De rechtbank kan verweerder volgen in zijn standpunt dat de onderhavige verkeersmaatregelen en verkeersborden niet direct bijdragen aan verkleining van het potentiële (schade)gebied en daarmee niet zijn aan te merken als veiligheidsvoorzieningen als bedoeld in artikel 4, eerste lid, onder k, van de Beleidsregels 1999.
Ter zitting spitste het geschil zich nader toe op de vraag of de desbetreffende kosten aan te merken zijn als kosten in verband met afzettingen van het werkterrein als bedoeld in artikel 4, eerste lid, onder d, van de Beleidsregels 1999. Een werkterrein wordt normaal gesproken afgezet met hekken. De rechtbank acht voldoende aannemelijk dat de verkeermaatregelen en verkeersborden bedoeld waren als afzetting van het werkterrein. Met de plaatsing is immers hetzelfde bereikt als met een afzetting door middel van hekken, namelijk het (personen)verkeer uit de buurt van het werkterrein houden. Daarbij heeft de rechtbank in aanmerking genomen dat eiser juist uit oogpunt van kostenbesparing heeft gekozen om het werkterrein met verkeersmaatregelen en verkeersborden af te zetten.
Verweerder kan niet worden gevolgd in zijn stelling dat de kosten van de onderhavige verkeersmaatregelen en verkeersborden in de gegeven omstandigheden zijn aan te merken als kosten in verband met evacuatie van personen en dieren of anderszins in het kader van de normale taakuitoefening van de gemeente, als bedoeld in artikel 6, derde lid, van de Beleidsregels 1999.
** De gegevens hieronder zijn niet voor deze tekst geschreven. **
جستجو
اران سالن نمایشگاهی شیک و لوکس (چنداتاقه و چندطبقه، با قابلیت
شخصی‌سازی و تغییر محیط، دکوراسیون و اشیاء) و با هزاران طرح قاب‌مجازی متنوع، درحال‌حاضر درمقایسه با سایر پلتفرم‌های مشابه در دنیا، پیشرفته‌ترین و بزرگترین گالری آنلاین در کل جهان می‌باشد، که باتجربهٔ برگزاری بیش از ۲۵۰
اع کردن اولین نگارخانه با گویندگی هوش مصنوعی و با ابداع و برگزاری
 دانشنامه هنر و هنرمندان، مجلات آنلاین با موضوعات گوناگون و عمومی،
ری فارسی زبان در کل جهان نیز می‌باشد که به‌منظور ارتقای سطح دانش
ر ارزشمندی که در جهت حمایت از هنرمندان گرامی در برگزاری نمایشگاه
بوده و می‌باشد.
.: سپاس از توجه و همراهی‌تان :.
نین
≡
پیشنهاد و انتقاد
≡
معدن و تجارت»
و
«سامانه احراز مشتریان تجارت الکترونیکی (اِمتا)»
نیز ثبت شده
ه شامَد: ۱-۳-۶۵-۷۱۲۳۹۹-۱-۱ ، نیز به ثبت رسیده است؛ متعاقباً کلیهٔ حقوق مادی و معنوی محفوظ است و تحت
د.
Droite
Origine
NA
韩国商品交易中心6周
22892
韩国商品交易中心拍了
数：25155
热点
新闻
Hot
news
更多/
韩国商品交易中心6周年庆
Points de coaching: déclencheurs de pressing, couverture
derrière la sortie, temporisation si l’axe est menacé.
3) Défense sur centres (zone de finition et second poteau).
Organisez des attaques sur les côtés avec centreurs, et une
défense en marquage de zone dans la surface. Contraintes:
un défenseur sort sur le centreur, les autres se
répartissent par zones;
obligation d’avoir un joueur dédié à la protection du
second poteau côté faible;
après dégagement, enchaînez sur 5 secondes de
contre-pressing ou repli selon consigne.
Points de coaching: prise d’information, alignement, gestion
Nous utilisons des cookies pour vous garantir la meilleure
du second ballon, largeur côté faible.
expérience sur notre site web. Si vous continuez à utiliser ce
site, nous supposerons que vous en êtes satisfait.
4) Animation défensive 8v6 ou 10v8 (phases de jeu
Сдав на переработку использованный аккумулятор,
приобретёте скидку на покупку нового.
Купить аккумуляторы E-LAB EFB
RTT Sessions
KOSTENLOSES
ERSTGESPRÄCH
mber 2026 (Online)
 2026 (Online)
Gelet op het vorenstaande kan de weigering om voor deze kosten een bijdrage te verstrekken niet in stand blijven. De gestelde omvang van deze kosten, te weten een bedrag van € 5.428,64, is overigens door verweerder niet betwist.
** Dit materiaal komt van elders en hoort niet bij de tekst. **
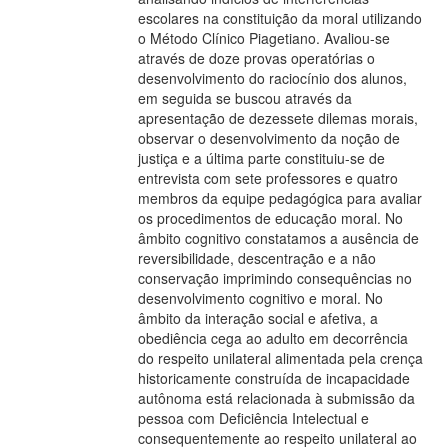
escolares na constituição da moral utilizando
o Método Clínico Piagetiano. Avaliou-se
através de doze provas operatórias o
desenvolvimento do raciocínio dos alunos,
em seguida se buscou através da
apresentação de dezessete dilemas morais,
observar o desenvolvimento da noção de
justiça e a última parte constituiu-se de
entrevista com sete professores e quatro
membros da equipe pedagógica para avaliar
os procedimentos de educação moral. No
âmbito cognitivo constatamos a ausência de
reversibilidade, descentração e a não
conservação imprimindo consequências no
desenvolvimento cognitivo e moral. No
âmbito da interação social e afetiva, a
obediência cega ao adulto em decorrência
do respeito unilateral alimentada pela crença
historicamente construída de incapacidade
autônoma está relacionada à submissão da
pessoa com Deficiência Intelectual e
consequentemente ao respeito unilateral ao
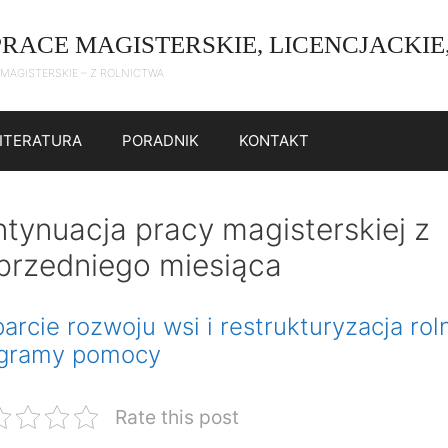
PRACE MAGISTERSKIE, LICENCJACKIE
 MAGISTERSKIE – Z ROLNICTWA
LITERATURA
PORADNIK
KONTAKT
ntynuacja pracy magisterskiej z
przedniego miesiąca
arcie rozwoju wsi i restrukturyzacja rol
gramy pomocy
Rate this post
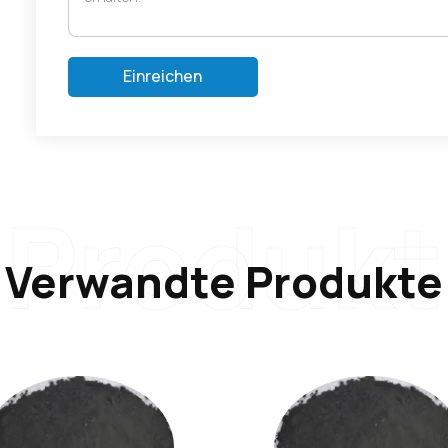
Einreichen
Produkt
Verwandte Produkte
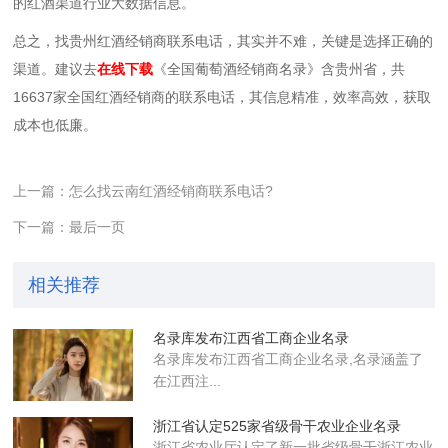
的红酒渠道行业大数据信息。
总之，找贵州红酒经销商联系电话，其实并不难，关键是选择正确的
渠道。建议去
在线下载
《全国葡萄酒经销商名录》含贵州省，共
16637家全国红酒经销商的联系电话，其信息精准，效率高效，获取
成本也低廉。
上一篇：怎么找云南红酒经销商联系电话?
下一篇：最后一页
相关推荐
名录库发布江西省工商企业名录
名录库​发布江西省工商企业名录,名录涵盖了
在江西注...
浙江省认定525家省级骨干农业企业​名录
浙江省农业厅认定了新一批省级骨干浙江农业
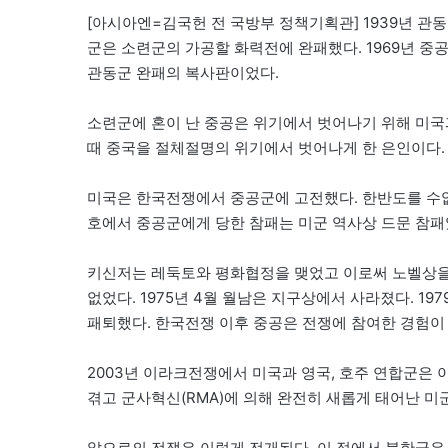
[아시아엔=김국헌 전 국방부 정책기획관] 1939년 관
군은 소련군의 가공할 화력전에 완패했다. 1969년 
관동군 완패의 복사판이었다.
소련군에 혼이 난 중공은 위기에서 벗어나기 위해 미국
때 중국을 절체절명의 위기에서 벗어나게 한 은인이다.
미국은 한국전쟁에서 중공군에 고전했다. 한반도를 수없
호에서 중공군에게 당한 참패는 미군 역사상 드문 참패
키신저는 레둑토와 평화협정을 맺었고 이로써 노벨상을
없었다. 1975년 4월 월남은 지구상에서 사라졌다. 
패퇴했다. 한국전쟁 이후 중공은 전쟁에 참여한 경험이 
2003년 이라크전쟁에서 미국과 영국, 호주 연합군은
겪고 군사혁신(RMA)에 의해 완전히 새롭게 태어난 미
앞으로의 전쟁은 이렇게 전개된다. 이 점에서 북한군은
Toepassing Beleidsregels 1999
2.3.4 De rechtbank heeft in wat eiser heeft aangevoerd, geen aanknopingspunten gevonden voor het oordeel dat verweerder, behoudens wat hiervoor onder 2.3.3. is overwogen, een te beperkende uitleg aan de Beleidsregels 1999 heeft gegeven.
2.4 Het beroep is gegrond. De rechtbank vernietigt het bestreden besluit, voor zover dit betreft de weigering om een bijdrage te verstrekken voor verkeersmaatregelen en verkeersborden. De rechtbank ziet, ondanks het door verweerder daartegen ter zitting gemaakte bezwaar, geen belemmeringen om met het oog op finale geschilbeslechting zelf in de zaak te voorzien als hierna aangegeven.
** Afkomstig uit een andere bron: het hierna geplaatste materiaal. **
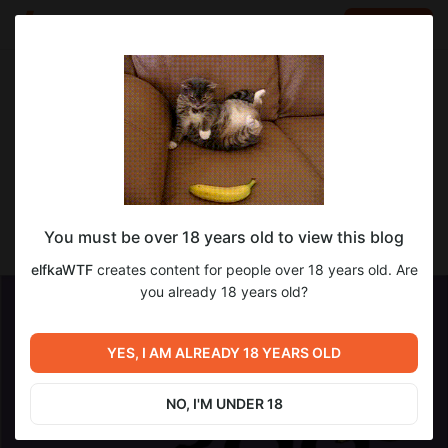
LOG IN
EN
Go to blog
elfkaWTF
Jan 10 2024 12:31
SUBSCRIBE
Обзор за 08.01
You must be over 18 years old to view this blog
Прекраснейшего денечка!
elfkaWTF
creates content for people over 18 years old. Are
you already 18 years old?
YES, I AM ALREADY 18 YEARS OLD
NO, I'M UNDER 18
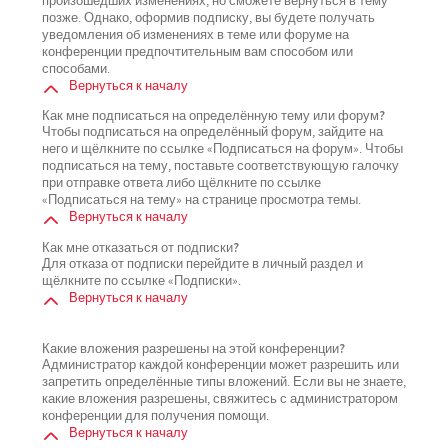
произошедших изменениях, но сможете вернуться в тему
позже. Однако, оформив подписку, вы будете получать
уведомления об изменениях в теме или форуме на
конференции предпочтительным вам способом или
способами.
Вернуться к началу
Как мне подписаться на определённую тему или форум?
Чтобы подписаться на определённый форум, зайдите на
него и щёлкните по ссылке «Подписаться на форум». Чтобы
подписаться на тему, поставьте соответствующую галочку
при отправке ответа либо щёлкните по ссылке
«Подписаться на тему» на странице просмотра темы.
Вернуться к началу
Как мне отказаться от подписки?
Для отказа от подписки перейдите в личный раздел и
щёлкните по ссылке «Подписки».
Вернуться к началу
Какие вложения разрешены на этой конференции?
Администратор каждой конференции может разрешить или
запретить определённые типы вложений. Если вы не знаете,
какие вложения разрешены, свяжитесь с администратором
конференции для получения помощи.
Вернуться к началу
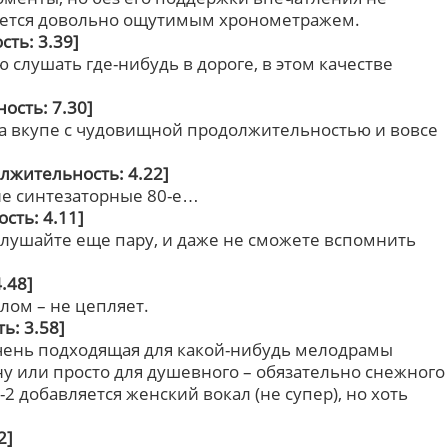
ляется довольно ощутимым хронометражем.
ть: 3.39]
 слушать где-нибудь в дороге, в этом качестве
ость: 7.30]
а вкупе с чудовищной продолжительностью и вовсе
лжительность: 4.22]
ие синтезаторные 80-е…
ть: 4.11]
лушайте еще пару, и даже не сможете вспомнить
.48]
лом – не цепляет.
ь: 3.58]
чень подходящая для какой-нибудь мелодрамы
 ну или просто для душевного – обязательно снежного
2 добавляется женский вокал (не супер), но хоть
2]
2.5 Niet gebleken is dat eiser proceskosten heeft gemaakt die op grond van het Besluit proceskosten bestuursrecht voor vergoeding in aanmerking komen.
2.6 Ter voorlichting van partijen wordt nog het volgende opgemerkt. In rechtsoverwegingen 2.3.1. en 2.3.2. zijn beroepsgronden van eiser uitdrukkelijk en zonder voorbehoud verworpen. Eiser heeft hier dus ongelijk gekregen. Als hij wil voorkomen dat de uitspraak op deze punten komt vast te staan, moet hij tegen deze rechtsoverwegingen hoger beroep instellen.
3. Beslissing
De rechtbank:
- verklaart het beroep gegrond;
- vernietigt het bestreden besluit, voor zover dit betreft de weigering om een bijdrage te verstrekken voor de kosten van verkeersmaatregelen en verkeersborden;
- herroept het primaire besluit, voor zover dit betreft de weigering om een bijdrage te verstrekken voor de kosten van verkeersmaatregelen en verkeersborden en bepaalt dat eiser ter zake van die kosten in aanmerking wordt gebracht voor een aanvullende bijdrage van in totaal € 5.428,64;
- bepaalt dat verweerder het door eiser betaalde griffierecht van € 297,- aan hem vergoedt.
Deze uitspraak is gedaan door mr. A.L.M. Steinebach-de Wit, voorzitter, en mr. J.H. van Breda en mr. J. Robbe, leden. De beslissing is in tegenwoordigheid van de griffier in het openbaar uitgesproken op 8 september 2010.